But the old question of causes--formal and final--arises. Many critics have reacted unfavorably to the whole project. Why do it at all? Like a Tiffany vase without a mouth, what's it for? Speaking of conception as well as of language, Stanly Kunitz remarks "Berryman is tempted to inflate what he cannot subjugate." The effort to conquer an old emminence grise from the American past may be thought of as a false one, a spurious gesture of research toward a subject that is just not real.

As far as am concerned this is the only objection that can be raised to the poem. To write about yourself extrinsically and comically, as in the Dream Songs, is one thing: to sublimate your urge for self-projection in the posture you take toward a deliberately irrelevant subject is something else. Berryman is a little like Max Beckmann in his habits of constant self-depiction (which differs from self-revelation in that the latter is usually true), for running through Bradstreet is the image of the twentieth century poet in a tense pose of self-indulgence. But the worst that can be said of the poem is that it errs slightly in the direction of a naive, mannered Romanticism.

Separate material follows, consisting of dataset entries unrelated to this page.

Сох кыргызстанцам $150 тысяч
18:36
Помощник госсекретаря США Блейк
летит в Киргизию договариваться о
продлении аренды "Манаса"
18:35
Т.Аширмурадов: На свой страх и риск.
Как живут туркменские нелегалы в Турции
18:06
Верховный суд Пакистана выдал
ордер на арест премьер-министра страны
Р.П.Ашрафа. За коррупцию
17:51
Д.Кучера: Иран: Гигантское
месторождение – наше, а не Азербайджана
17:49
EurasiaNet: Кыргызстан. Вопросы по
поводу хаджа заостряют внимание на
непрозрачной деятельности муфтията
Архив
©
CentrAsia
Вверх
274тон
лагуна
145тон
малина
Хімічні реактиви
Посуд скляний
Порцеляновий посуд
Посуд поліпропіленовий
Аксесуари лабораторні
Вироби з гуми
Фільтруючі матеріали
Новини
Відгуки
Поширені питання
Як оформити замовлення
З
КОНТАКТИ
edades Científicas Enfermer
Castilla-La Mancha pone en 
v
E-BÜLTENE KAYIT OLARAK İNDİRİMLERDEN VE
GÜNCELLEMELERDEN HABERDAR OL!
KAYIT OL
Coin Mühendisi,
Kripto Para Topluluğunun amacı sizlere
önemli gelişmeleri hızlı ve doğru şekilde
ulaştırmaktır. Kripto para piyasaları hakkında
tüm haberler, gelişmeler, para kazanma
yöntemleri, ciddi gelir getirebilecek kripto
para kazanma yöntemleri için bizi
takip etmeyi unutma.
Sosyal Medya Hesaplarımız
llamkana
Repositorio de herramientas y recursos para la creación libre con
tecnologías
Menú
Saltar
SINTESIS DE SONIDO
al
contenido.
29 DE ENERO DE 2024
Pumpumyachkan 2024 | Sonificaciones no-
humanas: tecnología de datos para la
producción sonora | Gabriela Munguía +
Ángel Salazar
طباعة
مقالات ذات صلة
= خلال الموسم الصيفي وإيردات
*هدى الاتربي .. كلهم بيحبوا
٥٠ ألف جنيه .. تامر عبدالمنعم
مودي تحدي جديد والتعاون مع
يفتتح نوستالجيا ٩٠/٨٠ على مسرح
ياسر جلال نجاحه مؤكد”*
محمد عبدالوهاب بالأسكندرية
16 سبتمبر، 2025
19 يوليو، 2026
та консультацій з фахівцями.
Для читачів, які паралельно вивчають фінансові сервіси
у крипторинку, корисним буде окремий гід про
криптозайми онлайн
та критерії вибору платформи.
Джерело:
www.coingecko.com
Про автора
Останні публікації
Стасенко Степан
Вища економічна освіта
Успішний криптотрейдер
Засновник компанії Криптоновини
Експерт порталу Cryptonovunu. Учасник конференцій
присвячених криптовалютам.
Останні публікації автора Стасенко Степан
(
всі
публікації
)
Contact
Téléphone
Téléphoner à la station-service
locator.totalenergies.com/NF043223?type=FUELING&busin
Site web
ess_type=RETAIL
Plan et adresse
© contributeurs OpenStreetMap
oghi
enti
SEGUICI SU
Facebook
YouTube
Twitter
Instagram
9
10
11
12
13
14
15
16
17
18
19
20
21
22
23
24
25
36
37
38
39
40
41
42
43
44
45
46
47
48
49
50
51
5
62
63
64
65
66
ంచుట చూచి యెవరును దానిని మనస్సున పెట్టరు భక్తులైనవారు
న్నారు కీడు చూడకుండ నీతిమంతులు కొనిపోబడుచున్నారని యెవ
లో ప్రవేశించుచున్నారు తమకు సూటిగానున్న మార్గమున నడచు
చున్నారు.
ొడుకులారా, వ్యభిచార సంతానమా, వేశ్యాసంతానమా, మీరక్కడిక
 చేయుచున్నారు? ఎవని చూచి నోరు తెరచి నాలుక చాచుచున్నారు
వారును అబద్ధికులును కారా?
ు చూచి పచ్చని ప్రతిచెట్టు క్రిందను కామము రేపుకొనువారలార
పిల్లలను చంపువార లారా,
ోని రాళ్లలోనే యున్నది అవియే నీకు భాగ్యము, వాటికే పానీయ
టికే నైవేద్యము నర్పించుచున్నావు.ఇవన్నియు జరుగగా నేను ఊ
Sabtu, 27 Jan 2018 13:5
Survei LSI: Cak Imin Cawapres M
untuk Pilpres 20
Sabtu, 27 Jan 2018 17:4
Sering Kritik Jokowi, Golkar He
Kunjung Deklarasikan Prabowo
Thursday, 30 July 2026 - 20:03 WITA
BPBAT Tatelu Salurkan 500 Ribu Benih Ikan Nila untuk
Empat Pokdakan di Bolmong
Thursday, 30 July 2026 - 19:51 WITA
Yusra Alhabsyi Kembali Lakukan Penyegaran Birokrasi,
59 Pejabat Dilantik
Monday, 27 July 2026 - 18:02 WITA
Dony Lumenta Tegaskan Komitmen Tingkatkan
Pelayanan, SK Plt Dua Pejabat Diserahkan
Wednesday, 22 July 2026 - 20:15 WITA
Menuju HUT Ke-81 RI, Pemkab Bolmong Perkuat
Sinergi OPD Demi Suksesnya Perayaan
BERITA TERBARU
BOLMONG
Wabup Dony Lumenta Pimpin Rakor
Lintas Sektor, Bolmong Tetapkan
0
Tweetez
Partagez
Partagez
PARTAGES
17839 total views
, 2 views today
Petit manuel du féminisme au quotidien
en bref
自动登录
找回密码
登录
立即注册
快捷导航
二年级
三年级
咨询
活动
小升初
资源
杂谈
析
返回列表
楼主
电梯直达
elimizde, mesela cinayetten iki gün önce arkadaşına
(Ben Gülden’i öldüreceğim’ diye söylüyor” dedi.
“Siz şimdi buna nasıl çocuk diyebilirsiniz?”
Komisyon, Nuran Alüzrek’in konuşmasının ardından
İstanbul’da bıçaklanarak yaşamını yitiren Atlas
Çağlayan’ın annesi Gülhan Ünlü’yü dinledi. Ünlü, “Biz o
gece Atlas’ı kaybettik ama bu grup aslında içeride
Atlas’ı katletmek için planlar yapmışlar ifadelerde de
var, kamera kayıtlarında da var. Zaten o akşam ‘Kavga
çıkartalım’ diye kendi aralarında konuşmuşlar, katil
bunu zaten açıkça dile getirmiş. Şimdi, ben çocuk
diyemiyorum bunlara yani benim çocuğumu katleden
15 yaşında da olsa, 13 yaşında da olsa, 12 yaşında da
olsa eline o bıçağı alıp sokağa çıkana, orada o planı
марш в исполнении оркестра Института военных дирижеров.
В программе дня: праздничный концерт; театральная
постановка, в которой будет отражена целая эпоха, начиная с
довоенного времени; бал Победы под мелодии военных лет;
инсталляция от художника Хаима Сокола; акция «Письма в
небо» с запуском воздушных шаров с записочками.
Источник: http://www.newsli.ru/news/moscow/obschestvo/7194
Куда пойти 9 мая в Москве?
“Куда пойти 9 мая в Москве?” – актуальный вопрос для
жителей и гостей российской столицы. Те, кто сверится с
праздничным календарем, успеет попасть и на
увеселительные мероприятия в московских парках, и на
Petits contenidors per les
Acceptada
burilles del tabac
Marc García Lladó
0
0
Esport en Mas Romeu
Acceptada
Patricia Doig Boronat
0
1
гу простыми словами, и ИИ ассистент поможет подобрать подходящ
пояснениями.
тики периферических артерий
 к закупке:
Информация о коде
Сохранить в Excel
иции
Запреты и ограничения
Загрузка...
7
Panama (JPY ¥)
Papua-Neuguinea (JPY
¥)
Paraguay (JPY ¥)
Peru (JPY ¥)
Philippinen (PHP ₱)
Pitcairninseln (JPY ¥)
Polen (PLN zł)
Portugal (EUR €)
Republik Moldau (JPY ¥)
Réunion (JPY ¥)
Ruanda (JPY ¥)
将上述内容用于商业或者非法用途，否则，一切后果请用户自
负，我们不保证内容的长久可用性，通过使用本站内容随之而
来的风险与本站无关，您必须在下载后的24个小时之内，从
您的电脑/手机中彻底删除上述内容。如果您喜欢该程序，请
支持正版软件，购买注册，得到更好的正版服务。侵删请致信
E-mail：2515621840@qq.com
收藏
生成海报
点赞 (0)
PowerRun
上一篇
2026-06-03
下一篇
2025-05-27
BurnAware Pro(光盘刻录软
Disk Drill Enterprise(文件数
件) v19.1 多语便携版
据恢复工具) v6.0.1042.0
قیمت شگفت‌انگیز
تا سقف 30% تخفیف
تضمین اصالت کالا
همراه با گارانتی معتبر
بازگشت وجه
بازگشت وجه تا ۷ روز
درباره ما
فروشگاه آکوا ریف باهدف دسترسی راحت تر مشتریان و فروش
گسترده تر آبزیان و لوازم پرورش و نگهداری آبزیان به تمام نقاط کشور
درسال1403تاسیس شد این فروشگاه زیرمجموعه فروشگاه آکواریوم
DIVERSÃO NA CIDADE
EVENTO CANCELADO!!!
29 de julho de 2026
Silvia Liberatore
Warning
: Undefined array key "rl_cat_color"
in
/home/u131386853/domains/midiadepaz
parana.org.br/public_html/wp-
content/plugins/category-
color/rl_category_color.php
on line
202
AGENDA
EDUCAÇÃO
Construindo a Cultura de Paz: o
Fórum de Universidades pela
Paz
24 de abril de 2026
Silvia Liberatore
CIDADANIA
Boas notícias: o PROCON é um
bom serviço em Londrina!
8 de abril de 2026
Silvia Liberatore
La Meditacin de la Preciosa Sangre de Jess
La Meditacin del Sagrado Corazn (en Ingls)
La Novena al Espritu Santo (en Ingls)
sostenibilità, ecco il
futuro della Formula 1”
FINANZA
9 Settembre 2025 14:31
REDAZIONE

Two answers can be made. First, every lyric poem is rationalized to some extent on its model. All sorts of syntactic oddities are permitted in sonnets, for example, because they fulfill certain expectations, while the aesthetic order of a poem like Lycidas, random as it may seem today, is regular in terms of its formal cause: the genre. A poem on a "deep" subject--a poem as catholic in its intent as Paradise Lost--has no one model, but uses and subsumes many. Berryman had no model for the Homage to Mistress Bradstreet. Harte Crane's The Bridge ("a set of lyrics") was out; Edward Arlington Robinson and Robert Browning were uncongenial ("I admire them, but I dislike them"). Eliot's Prufrock and Waste Land are disjunctive and impressionistic where Berryman's effort is continuous and expressionistic.

In the abrupt, resonant dialogue that forms the midsection of Bradstreet, Berryman was influenced by Anna Karenina and by Saul Bellow's novel Augie March, which he had just read in manuscript: "very ambitious, totally unlike most modern novels. It threw me the feeling that if I appeared to go outside the ordinary sort of business, that would be all right." The absence of any clear poetic precedent forces the reader to make a major revision of his conventional expectations.

The second answer runs deeper. Talk about Berryman keeps coming back to subject-matter, to content rather than form, to purposes rather than techniques. Just as the subject of Bradstreet, in the deepest sense, is Bradstreet, the Dream Songs are "about" Henry by God, and if Berryman's public descriptions of Henry are cagey, he is no more willing to divert the audience with coy adversions to his own skills or state of mind. For a long time poetry in this country has been working with an arsenal of familiar tools--"effects," "devices" and "meanings"--all largely technical considerations. Such a situation has often led to the spectacle of hordes of young men writing very well about very little. The reader is only encouraged to read the work, and locate all the sources of his response there.

Berryman's work simply cannot be read this way. None of the great creative violations of convention in literary history can be. Literature redeems itself by going the limit, by taking the same sort of risks that Berryman found in Augie March in the form of "an inquisitiveness, let's call it that, so extreme that it becomes a way of life, a tempting, a touching of all the boundaries..." No one, of course, can take risks who doesn't know the rules, but what is perhaps most impressive about John Berryman is his unwillingness to define expertise in purely technical terms. In a review of Hugh MacDiarmid he once wrote "a poet is to prove that he is not squeamish, as a poet (his private attitudes being nothing), by being absolutely responsible for his material and its psychological and spiritual employment, while technically he is absolutely independent of both. Flourishes will not do at all." Check.